Apesar das expectativas, não houve confirmação sobre um encontro bilateral entre Lula e Trump. Se tal reunião ocorresse na França, seria pouco mais de um mês após o último encontro de ambos na Casa Branca, em Washington, no início de maio, onde, segundo Lula, equipes foram orientadas a propor uma solução para o impasse tarifário, o que ainda não se concretizou.
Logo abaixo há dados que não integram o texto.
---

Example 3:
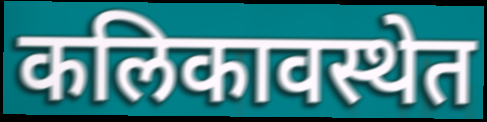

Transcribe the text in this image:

कलिकावस्थेत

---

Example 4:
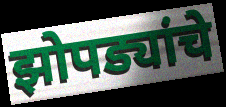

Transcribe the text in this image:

झोपड्यांचे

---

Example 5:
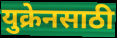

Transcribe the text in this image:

युक्रेनसाठी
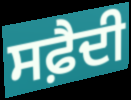
ਸਫ਼ੈਦੀ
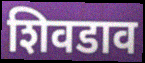
शिवडाव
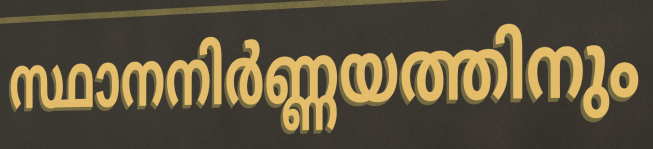
സ്ഥാനനിർണ്ണയത്തിനും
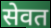
सेवत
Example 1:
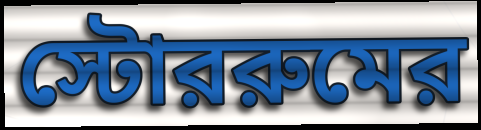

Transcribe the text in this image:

স্টোররুমের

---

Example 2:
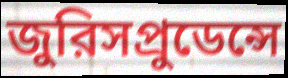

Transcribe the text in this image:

জুরিসপ্রুডেন্সে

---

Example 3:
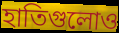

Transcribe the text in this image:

হাতিগুলোও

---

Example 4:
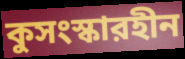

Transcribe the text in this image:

কুসংস্কারহীন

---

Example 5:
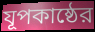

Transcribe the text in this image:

যূপকাষ্ঠের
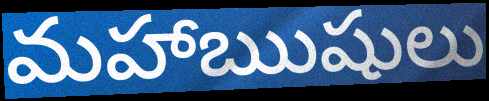
మహాఋషులు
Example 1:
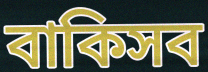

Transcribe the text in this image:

বাকিসব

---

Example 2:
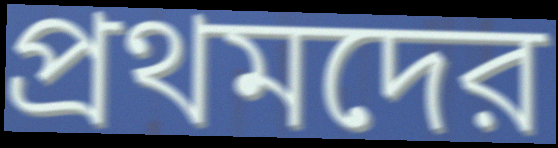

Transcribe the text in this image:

প্রথমদের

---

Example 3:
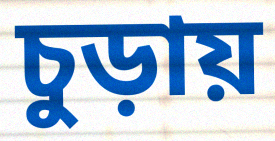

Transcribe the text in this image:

চুড়ায়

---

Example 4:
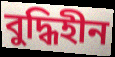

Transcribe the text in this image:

বুদ্ধিহীন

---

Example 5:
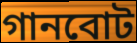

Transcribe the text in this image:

গানবোট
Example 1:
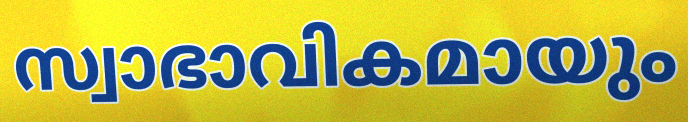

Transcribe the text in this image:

സ്വാഭാവികമായും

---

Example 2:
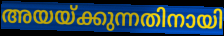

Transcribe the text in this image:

അയയ്ക്കുന്നതിനായി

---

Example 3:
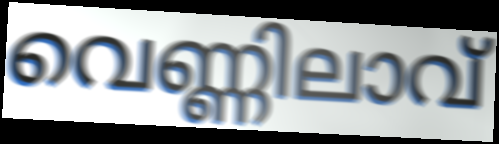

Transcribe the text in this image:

വെണ്ണിലാവ്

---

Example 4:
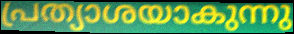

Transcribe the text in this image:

O embaixador Philip Fox-Drummond Gough, secretário de Assuntos Econômicos e Financeiros do Ministério das Relações Exteriores (MRE), afirmou que os contatos com os Estados Unidos seguem intensamente, mas o encontro bilateral 'não está definido'.
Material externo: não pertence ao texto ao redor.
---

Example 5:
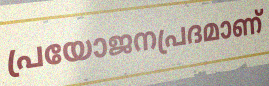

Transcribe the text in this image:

പ്രയോജനപ്രദമാണ്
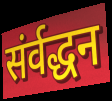
संर्वद्धन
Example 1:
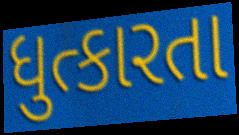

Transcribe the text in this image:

ધુત્કારતા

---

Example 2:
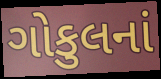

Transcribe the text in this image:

ગોકુલનાં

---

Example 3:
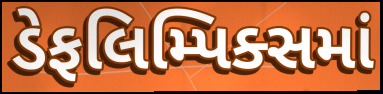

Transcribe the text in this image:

ડેફલિમ્પિક્સમાં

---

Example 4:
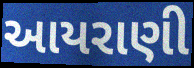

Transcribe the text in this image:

આયરાણી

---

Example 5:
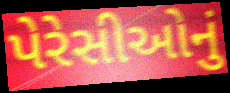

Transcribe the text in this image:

પેરેસીઓનું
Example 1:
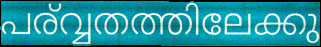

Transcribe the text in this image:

പര്വ്വതത്തിലേക്കു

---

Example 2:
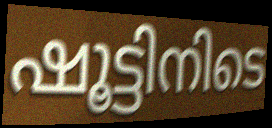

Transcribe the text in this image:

ഷൂട്ടിനിടെ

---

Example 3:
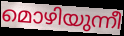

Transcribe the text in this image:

മൊഴിയുന്നീ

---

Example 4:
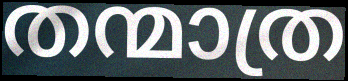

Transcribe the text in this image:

തന്മാത്ര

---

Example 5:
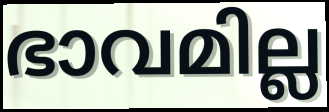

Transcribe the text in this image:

ഭാവമില്ല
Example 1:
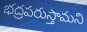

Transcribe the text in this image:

భద్రపరుస్తామని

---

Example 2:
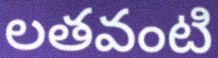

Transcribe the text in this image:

లతవంటి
Designação de Facções Criminosas como Terroristas
Este também será o primeiro contato entre Lula e Trump após o governo norte-americano designar formalmente as facções criminosas brasileiras Comando Vermelho (CV) e Primeiro Comando da Capital (PCC) como Organizações Terroristas Estrangeiras (FTO). O governo brasileiro vinha tentando evitar essa designação nos meses anteriores, avaliando que poderia abrir caminho para ações militares dos EUA no Brasil ou a aplicação de sanções econômicas e financeiras severas.
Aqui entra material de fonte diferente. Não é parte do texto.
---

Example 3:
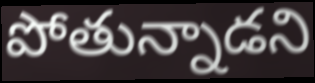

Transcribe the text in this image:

పోతున్నాడని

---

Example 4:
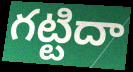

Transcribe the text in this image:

గట్టిదా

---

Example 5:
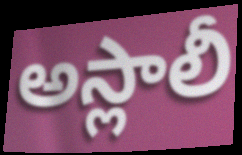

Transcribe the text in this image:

అస్లాలీ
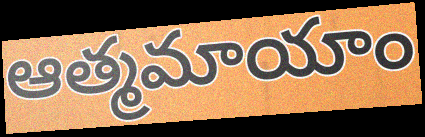
ఆత్మమాయాం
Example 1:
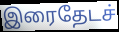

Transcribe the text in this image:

இரைதேடச்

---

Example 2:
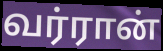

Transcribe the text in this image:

வர்ரான்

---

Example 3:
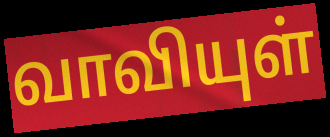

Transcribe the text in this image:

Veto Europeu à Carne Brasileira
Outro foco de atenção na viagem de Lula ao G7 é a relação com a União Europeia. Há uma semana, o bloco oficializou a decisão de proibir a importação de carnes, tripas, peixe e mel produzidos no Brasil, com entrada em vigor prevista para 3 de setembro. Esta decisão, confirmada em documento oficial de 5 de junho, foi anunciada logo após a entrada em vigor provisória do acordo comercial entre Mercosul e UE, excluindo o Brasil da lista de países autorizados a exportar esses produtos para o bloco.
Assim como no caso dos EUA, não há definição sobre um possível encontro de Lula com a presidente da Comissão Europeia, Ursula von der Leyen. O embaixador Philip Fox-Drummond Gough expressou 'surpresa' e 'preocupação' com a maneira como a medida foi implementada, indicando que este tom prevalecerá em futuras discussões para buscar soluções aos recentes desdobramentos.
Agenda Confirmada: Brasil e Japão
Diferente das incertezas sobre as reuniões com EUA e UE, um encontro já confirmado na agenda de Lula será com a primeira-ministra do Japão, Sanae Takaichi. Ela fez história ao se tornar a primeira mulher a assumir o principal cargo do Executivo no país asiático, tomando posse em outubro de 2025. Este será o primeiro encontro oficial entre os líderes, com expectativa de abertura de negociações para um futuro acordo entre o Japão e o Mercosul (Brasil, Argentina, Paraguai e Uruguai).
A cúpula do G7 deste ano, sob a presidência da França, ocorre de 15 a 17 de junho. Além do Brasil, foram convidados líderes de outros países importantes, como Índia, Quênia, Coreia do Sul e Egito.